Norway introduced a special E-Number plate for EVs which gives authorities the possibility to choose local incentives such as free parking, using bus lanes based on these number plates. It also helps increasing awareness of clean vehicles on the roads. Since 2016, Norwegian municipalities have the authority to determine fees and exemption categories. This led to different local regulatory frameworks: electric cars pay the same parking fee as ICEs in Trondheim; half the price of ICEs in the city centre of Bergen; and they are subject to strongly differentiated parking fees in Oslo, where 1 300 of the 6 500 parking places in municipal parking lots are dedicated to electric car charging and equipped with slow chargers (3.6 kW). These parking spots plus charging are free until 2019. In Norway, electric cars are granted free access to bus lanes, but several bus corridors are experiencing regular congestion during rush hour. The municipality of Oslo tackled this issue in 2017 by granting access to the bus lane on two specific corridors during rush hours only to electric cars with two or more persons on board. In Norway, electric cars are exempt from paying for the use of regional toll roads. This measure added up to NOK 7 500 (EUR  790) in 2016 (Figenbaum and Kolbenstvedt 2016). From 2019, electric cars will have to pay the tolls, but at a lower fee. Since 2009, electric cars have been granted free access on most ferries that connect parts of the national road network. On ferry crossings that are not part of the national road network, local governments decide the fees.

Local incentives

Oslo city council provides grants for upgrading/establishing infrastructure in housing associations and co-owners to facilitate the establishment of charging stations. The subsidy is a maximum of 20 % of approved investment costs and limited upwards to NOK 5,000 per charging point it is related to. The maximum grant amount per housing association or co-ownership is NOK 1 000 000. (Oslo City Council, 2021).

Housing associations and co-owners in Bergen municipality can apply for support to establish infrastructure that facilitates the establishment of charging stations. The scheme has received new funding in 2021,but is now temporarily closed pending adjustments in the arrangements for processing applications for 2021. The subsidy is a maximum of 20 % of approved investment costs and limited to NOK 5 000 per charging point. The maximum grant amount per housing association or co-ownership is limited to NOK 200 000.

Bærum municipality offers grants for better charging of electric cars in housing companies to stimulate safe and easy home charging for electric cars. Housing associations, co-owners, housing associations, homeowners' associations and cooperatives in Bærum municipality can apply. The maximum support amount per housing company is NOK 50 000.

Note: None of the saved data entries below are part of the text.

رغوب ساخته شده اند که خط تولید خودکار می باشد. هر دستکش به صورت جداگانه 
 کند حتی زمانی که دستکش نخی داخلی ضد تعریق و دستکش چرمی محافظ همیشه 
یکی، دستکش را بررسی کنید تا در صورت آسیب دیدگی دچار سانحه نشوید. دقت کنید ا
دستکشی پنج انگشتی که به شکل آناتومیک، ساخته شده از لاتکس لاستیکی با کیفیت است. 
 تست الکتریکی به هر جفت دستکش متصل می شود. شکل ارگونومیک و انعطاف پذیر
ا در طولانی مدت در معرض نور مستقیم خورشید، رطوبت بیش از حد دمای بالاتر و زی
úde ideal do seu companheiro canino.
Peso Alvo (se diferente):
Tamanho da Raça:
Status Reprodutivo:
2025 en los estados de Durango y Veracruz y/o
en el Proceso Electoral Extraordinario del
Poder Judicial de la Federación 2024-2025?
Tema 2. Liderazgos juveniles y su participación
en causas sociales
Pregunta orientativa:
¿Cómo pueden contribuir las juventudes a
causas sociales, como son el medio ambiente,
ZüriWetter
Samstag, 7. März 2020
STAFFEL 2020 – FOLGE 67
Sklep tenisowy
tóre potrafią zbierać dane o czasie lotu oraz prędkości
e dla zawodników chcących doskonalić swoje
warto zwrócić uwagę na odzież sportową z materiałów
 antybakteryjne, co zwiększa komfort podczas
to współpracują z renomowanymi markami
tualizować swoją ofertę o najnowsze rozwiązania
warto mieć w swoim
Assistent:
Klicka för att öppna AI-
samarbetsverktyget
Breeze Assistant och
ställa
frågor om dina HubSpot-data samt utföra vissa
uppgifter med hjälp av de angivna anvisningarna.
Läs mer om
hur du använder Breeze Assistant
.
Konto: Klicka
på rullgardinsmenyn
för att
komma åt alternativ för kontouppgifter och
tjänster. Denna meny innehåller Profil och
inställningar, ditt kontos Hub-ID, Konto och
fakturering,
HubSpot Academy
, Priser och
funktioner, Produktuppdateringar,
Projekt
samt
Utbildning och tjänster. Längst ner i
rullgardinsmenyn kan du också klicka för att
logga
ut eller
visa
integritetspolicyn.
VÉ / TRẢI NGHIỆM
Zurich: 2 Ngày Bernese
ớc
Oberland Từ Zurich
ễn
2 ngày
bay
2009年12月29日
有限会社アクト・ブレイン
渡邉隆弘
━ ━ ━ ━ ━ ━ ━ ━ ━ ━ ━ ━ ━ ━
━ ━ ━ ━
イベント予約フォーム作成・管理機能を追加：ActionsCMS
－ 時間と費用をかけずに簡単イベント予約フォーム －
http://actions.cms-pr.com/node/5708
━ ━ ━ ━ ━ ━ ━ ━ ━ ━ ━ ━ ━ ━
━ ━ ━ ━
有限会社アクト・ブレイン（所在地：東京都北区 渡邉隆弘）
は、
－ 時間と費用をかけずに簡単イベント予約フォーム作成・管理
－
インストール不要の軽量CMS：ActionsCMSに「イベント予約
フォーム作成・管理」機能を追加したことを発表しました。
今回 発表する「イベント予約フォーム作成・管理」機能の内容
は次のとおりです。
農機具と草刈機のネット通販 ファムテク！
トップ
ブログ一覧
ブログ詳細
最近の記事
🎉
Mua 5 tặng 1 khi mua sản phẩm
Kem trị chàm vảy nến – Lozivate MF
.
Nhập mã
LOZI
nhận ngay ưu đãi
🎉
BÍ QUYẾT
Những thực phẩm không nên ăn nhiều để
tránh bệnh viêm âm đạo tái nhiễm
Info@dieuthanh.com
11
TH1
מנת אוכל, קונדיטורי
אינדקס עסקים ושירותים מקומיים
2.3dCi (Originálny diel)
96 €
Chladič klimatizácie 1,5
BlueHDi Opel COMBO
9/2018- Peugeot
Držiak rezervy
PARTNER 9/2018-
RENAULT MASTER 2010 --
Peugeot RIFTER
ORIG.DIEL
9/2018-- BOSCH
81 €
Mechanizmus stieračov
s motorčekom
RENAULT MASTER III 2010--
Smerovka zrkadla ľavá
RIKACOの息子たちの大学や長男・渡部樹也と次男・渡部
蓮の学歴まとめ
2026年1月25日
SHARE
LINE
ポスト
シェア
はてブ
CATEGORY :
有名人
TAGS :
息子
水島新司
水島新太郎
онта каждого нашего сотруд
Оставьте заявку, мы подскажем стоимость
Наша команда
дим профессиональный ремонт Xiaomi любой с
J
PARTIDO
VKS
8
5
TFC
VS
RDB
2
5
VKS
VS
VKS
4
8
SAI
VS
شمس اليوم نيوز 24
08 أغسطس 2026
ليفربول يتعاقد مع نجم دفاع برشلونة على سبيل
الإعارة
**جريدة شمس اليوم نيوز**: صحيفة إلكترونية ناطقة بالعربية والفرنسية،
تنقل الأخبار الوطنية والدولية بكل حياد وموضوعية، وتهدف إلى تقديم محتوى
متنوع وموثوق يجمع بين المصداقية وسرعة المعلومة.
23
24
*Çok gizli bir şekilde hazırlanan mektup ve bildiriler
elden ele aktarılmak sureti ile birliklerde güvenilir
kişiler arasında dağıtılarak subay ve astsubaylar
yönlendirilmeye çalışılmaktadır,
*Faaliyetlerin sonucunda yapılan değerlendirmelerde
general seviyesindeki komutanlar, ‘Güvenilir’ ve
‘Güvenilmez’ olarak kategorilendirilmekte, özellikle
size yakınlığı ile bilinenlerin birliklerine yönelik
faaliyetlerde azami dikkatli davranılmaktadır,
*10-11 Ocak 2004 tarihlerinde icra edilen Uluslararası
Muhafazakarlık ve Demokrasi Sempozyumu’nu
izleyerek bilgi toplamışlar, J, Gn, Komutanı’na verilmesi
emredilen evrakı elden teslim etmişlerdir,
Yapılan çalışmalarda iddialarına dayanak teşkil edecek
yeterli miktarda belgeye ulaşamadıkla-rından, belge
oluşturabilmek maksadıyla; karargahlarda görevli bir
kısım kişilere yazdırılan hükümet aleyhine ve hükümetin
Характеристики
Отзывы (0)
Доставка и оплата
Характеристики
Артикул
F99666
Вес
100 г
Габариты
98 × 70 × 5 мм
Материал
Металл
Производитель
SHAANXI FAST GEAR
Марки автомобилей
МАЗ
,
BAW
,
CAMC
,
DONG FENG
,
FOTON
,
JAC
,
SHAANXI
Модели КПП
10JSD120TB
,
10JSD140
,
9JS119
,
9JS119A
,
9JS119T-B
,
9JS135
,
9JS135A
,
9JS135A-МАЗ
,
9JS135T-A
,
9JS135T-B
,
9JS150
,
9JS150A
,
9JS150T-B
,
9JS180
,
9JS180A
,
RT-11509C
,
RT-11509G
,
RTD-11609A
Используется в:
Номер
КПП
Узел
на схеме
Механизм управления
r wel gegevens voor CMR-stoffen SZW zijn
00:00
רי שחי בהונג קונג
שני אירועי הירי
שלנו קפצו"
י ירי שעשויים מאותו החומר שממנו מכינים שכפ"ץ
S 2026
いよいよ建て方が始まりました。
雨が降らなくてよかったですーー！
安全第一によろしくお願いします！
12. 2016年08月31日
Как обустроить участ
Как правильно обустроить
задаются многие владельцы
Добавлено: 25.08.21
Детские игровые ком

AF infrastructure incentives

Regulation on the requirements for electric vehicle supply equipment (EVSE) in new buildings and parking lots (Norwegian Ministry of Transport, 2016). For parking lots and parking areas of new buildings, a minimum amount of 6 % has to be allocated to electric cars. Oslo: expanded budget for EVSE deployment. The 2018 budget allocated to housing associations for installing chargers doubles the 2017 budget to NOK 20 million (EUR 2.1 million).

In terms of national EV infrastructure, the Norwegian government has already established fast-charging stations every 50 km on all main roads.

Electric Car Association charging chip – the Norwegian Electric Car Association (Elbilforeningens) gives users access to charging units all over the country at a reduced price.